The proposed legislation would establish an Aboriginal Cultural and Heritage Council to oversee future development in NSW.

Aboriginal Affairs NSW deputy secretary Shane Hamilton said the bill in its current form made its promise of independence from government "undeliverable".

He pointed to the powers for a government minister to appoint members of the council, with others put forward by recognised land councils and native title holders.

Native title holders have had their claims assessed by the federal government. Indigenous custodians are still applying for native title.

Mr Hamilton told a parliamentary inquiry these appointments would exclude local traditional owners, who did not belong to official bodies.

"It sets up a hierarchy that prioritises Aboriginal Land Councils over traditional owners that have better connection to country," he said on Tuesday.

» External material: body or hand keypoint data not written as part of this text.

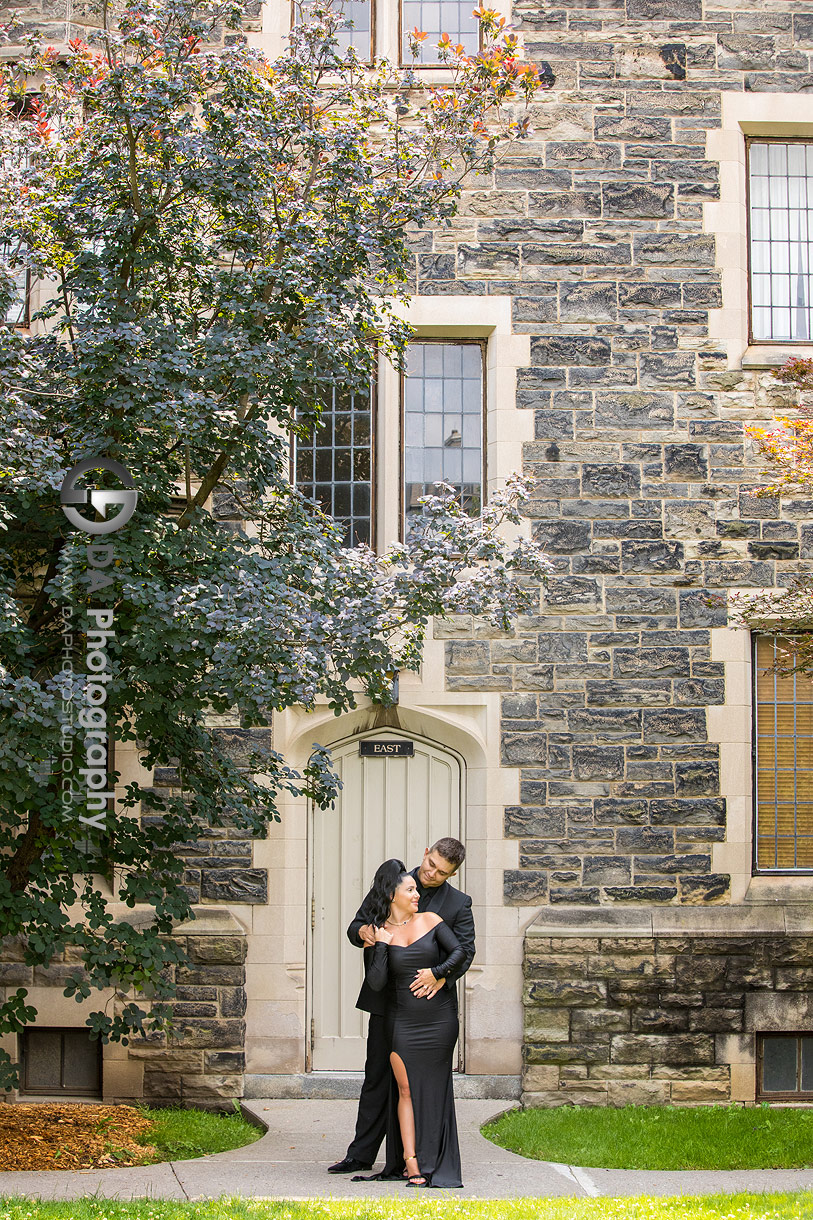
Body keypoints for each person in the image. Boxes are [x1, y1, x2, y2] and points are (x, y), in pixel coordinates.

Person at [328, 837, 474, 1175]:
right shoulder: (392, 884)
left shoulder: (458, 905)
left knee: (419, 1084)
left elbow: (465, 950)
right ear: (426, 853)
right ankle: (360, 1154)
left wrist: (442, 978)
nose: (431, 874)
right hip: (385, 1002)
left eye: (441, 873)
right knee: (377, 1077)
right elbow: (355, 926)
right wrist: (363, 931)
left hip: (427, 1008)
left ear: (451, 875)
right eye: (430, 864)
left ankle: (422, 1156)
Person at [356, 859, 466, 1187]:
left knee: (435, 1090)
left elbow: (460, 952)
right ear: (392, 894)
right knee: (404, 1090)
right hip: (401, 1022)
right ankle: (411, 1162)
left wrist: (438, 973)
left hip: (439, 1020)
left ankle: (436, 1157)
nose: (418, 892)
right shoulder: (382, 932)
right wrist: (383, 945)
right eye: (411, 889)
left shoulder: (432, 920)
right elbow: (375, 983)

"This has a potential to be a licence to destroy Aboriginal cultural heritage."

More consultation was needed as Aboriginal cultural heritage remained the last thought in development approval, he said.

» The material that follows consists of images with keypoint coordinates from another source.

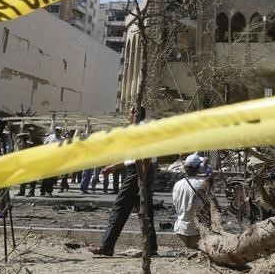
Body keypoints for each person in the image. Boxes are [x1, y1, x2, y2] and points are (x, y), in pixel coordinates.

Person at [90, 108, 157, 257]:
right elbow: (132, 158)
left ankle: (107, 246)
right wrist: (114, 166)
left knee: (120, 207)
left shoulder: (143, 130)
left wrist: (142, 177)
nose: (128, 116)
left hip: (140, 171)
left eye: (130, 113)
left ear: (136, 115)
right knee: (145, 208)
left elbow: (147, 155)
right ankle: (151, 246)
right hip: (139, 170)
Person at [172, 154, 211, 249]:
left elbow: (175, 203)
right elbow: (211, 204)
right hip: (198, 229)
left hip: (181, 229)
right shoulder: (204, 183)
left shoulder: (178, 184)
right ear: (198, 167)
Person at [39, 127, 63, 196]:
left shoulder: (62, 139)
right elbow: (44, 145)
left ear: (60, 132)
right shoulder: (50, 136)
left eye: (58, 131)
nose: (56, 132)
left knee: (52, 177)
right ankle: (42, 191)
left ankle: (49, 191)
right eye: (56, 130)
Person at [15, 132, 37, 197]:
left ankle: (31, 192)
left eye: (21, 137)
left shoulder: (29, 144)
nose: (19, 138)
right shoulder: (19, 144)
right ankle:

Gomeroi traditional custodian Karra Kinchela said she did not feel Aboriginal artefacts were safe, with the government favouring development over culture.

She is part of a native title claim.

"Cultural heritage belongs to traditional owners and must be managed and mapped by those with connections to that particular area," Ms Kinchela said.

Andrew Abbey, a policy director at the NSW Minerals Council, said the proposed bill - a first for NSW - was long overdue but the lobby had significant concerns.

"In principle no ... there's no opposition," he said.

"From our point of view there remains a regulatory certainty question."

This includes whether the council would have projects axed over concerns and whether environmental and planning laws, which are typically used to approve mining projects, would be "subordinate" powers.

Mr Abbey couldn't promise there would be no repeat of the infamous Juukan Gorge disaster, where culturally significant caves were demolished by mining company Rio Tinto, despite pleas from local Aboriginal land groups.

However, he said mining companies were much more thorough now.